[Instruction 1] In the listing below, change "voltmeter" to "meter" in the stretch from the line containing "pattern of 3.9 V." through the line containing "Indicated value: 2 V", keeping everything else the same. Leave the picture out of your answer.

[Study text]
[Wien] Parallel run problems with version 19.1
Peter Blaha
pblaha at theochem.tuwien.ac.at
Mon Jul 22 20:54:37 CEST 2019
Please:
1) does x lapw0 work ???
2) list your .machines file. In particular: for TiC use only 2 cores
(because of 2 atoms)
3) ls -als *output00*
4) what is at the end of *.output0000 ??? Please check for any errors.
Is your fftw-mpi compiled with the same compiler as wien2k ??
Am 22.07.2019 um 20:45 schrieb Ricardo Moreira:
> I had it at 4 as per the default value suggested during configuration
> but I changed it to 1 now. In spite of that, "x lapw0 -p" still did not
> generate case.vspup or case.vspdn.
>
> On Mon, 22 Jul 2019 at 19:01, <tran at theochem.tuwien.ac.at
> <mailto:tran at theochem.tuwien.ac.at>> wrote:
>
> Do you have the variable OMP_NUM_THREADS set in your .bashrc or .cshrc
> file? If yes and the value is greater than 1, then set it to 1 and
> execute agian "x lapw0 -p".

[Instruction 2] According to the parallel-run thread, how many cores should be used for TiC?

[The input]
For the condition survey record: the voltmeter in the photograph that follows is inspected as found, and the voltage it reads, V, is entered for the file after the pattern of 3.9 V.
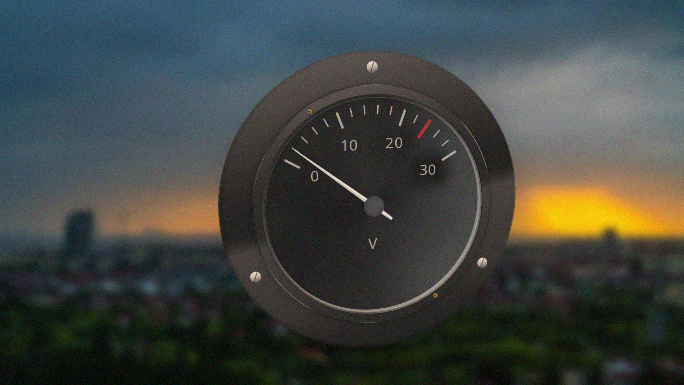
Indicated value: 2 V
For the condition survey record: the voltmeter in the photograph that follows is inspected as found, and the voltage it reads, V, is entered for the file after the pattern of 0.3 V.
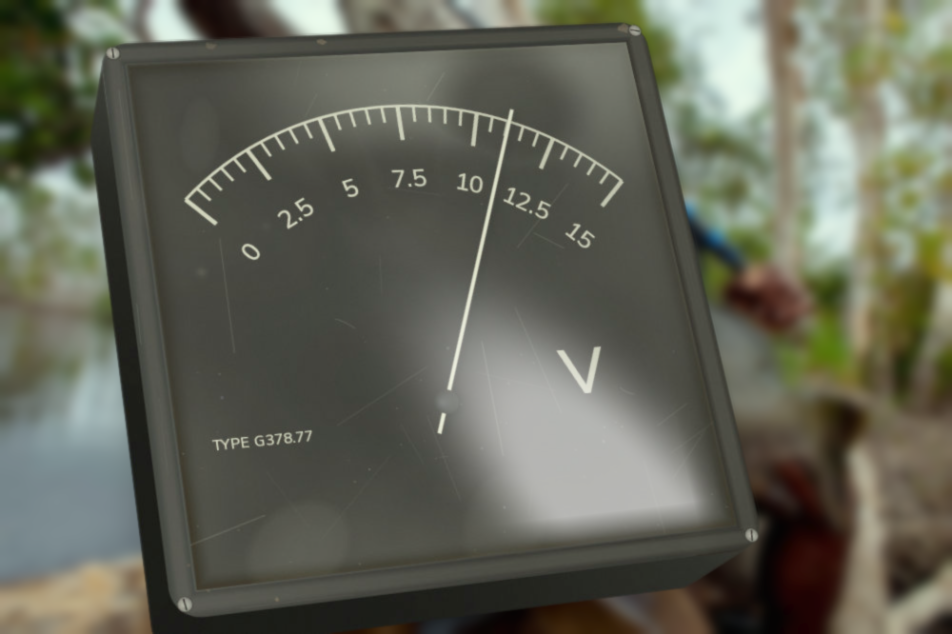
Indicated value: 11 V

* * *

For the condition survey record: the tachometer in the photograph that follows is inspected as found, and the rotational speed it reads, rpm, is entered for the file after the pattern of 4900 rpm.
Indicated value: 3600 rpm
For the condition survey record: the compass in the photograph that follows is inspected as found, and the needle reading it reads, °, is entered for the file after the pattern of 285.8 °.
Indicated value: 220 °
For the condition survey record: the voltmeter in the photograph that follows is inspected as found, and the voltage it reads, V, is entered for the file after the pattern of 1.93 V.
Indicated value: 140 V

...

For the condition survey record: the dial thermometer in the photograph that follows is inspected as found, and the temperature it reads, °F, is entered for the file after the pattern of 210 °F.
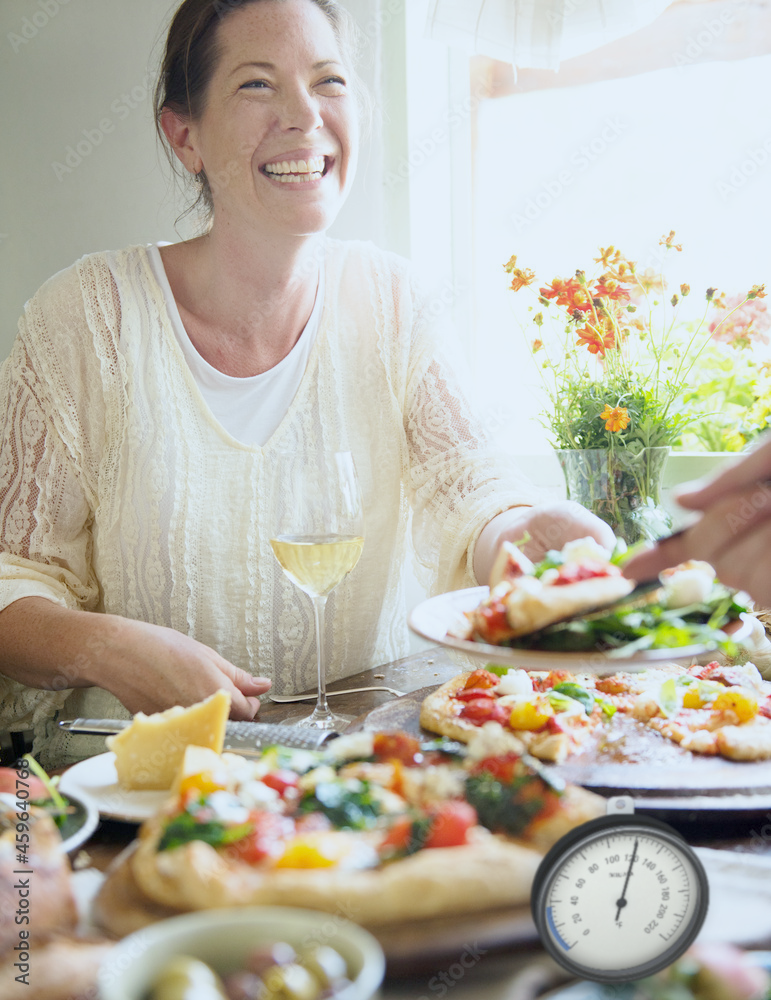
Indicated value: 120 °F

[Result 1]
For the condition survey record: the meter in the photograph that follows is inspected as found, and the voltage it reads, V, is entered for the file after the pattern of 3.9 V.
Indicated value: 2 V

[Result 2] Only 2 cores, because TiC has 2 atoms.